Mali : Comment Paris a précipité le lâchage de IBK par la CEDEAO

@Atlanticactu.com – On en sait un peu sur le virage à 180% effectué par certains chefs d’état de la CEDEAO concernant le coup d’état contre le désormais ex président Ibrahim Boubacar Keïta. Alors que certains prônaient un recours à la force pour réinstaller IBK au pouvoir, Paris a discrètement fait savoir savoir sa position à travers une note confidentielle. Suffisant pour que les ténors de la CEDEAO changent de fusil d’épaule.

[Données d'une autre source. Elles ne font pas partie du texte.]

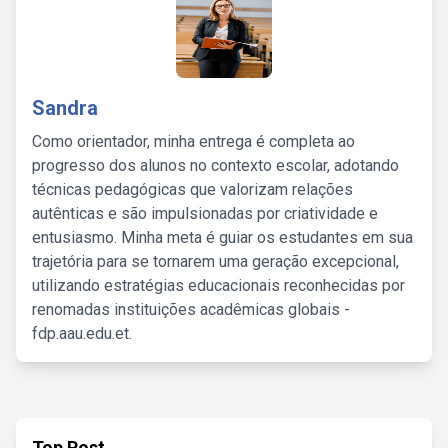
Sandra
Como orientador, minha entrega é completa ao
progresso dos alunos no contexto escolar, adotando
técnicas pedagógicas que valorizam relações
autênticas e são impulsionadas por criatividade e
entusiasmo. Minha meta é guiar os estudantes em sua
trajetória para se tornarem uma geração excepcional,
utilizando estratégias educacionais reconhecidas por
renomadas instituições acadêmicas globais -
fdp.aau.edu.et.
Top Post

En amont du sommet de la Cedeao du 20 août, le Quai d’Orsay a fait parvenir une note à plusieurs chancelleries d’Afrique de l’Ouest. La diplomatie française y détaillait la vision de Paris, à savoir qu’un éventuel retour en fonction d’Ibrahim Boubacar Keïta était « irréaliste » et dangereux.

Alors que les chefs d’État de la Cedeao se réunissaient virtuellement, jeudi 20 août, pour discuter d’une position commune au sujet du coup d’État qui venait de s’opérer au Mali, la France avait fait connaître son point de vue en amont, via l’Élysée et le Quai d’Orsay, son ministère des Affaires étrangères.

Emmanuel Macron s’est ainsi entretenu par téléphone les 18 et 19 août avec l’Ivoirien Alassane Ouattara, le Sénégalais Macky Sall ou encore le Nigérien Mahamadou Issoufou, président en exercice de l’organisation régionale. Et, dans la foulée, la direction Afrique du Quai d’Orsay a elle aussi précisé la pensée de Paris auprès des capitales ouest-africaines.

Un développement qui prouve que Paris avait décidé depuis longtemps de s’éloigner de IBK qui était devenu infréquentable du fait de la contestation populaire. Et comme les États n’ont que des intérêts, la France a préféré maintenir la lutte contre le terrorisme au Sahel qui constitue le seul moyen d’assurer sa présence sur le continent.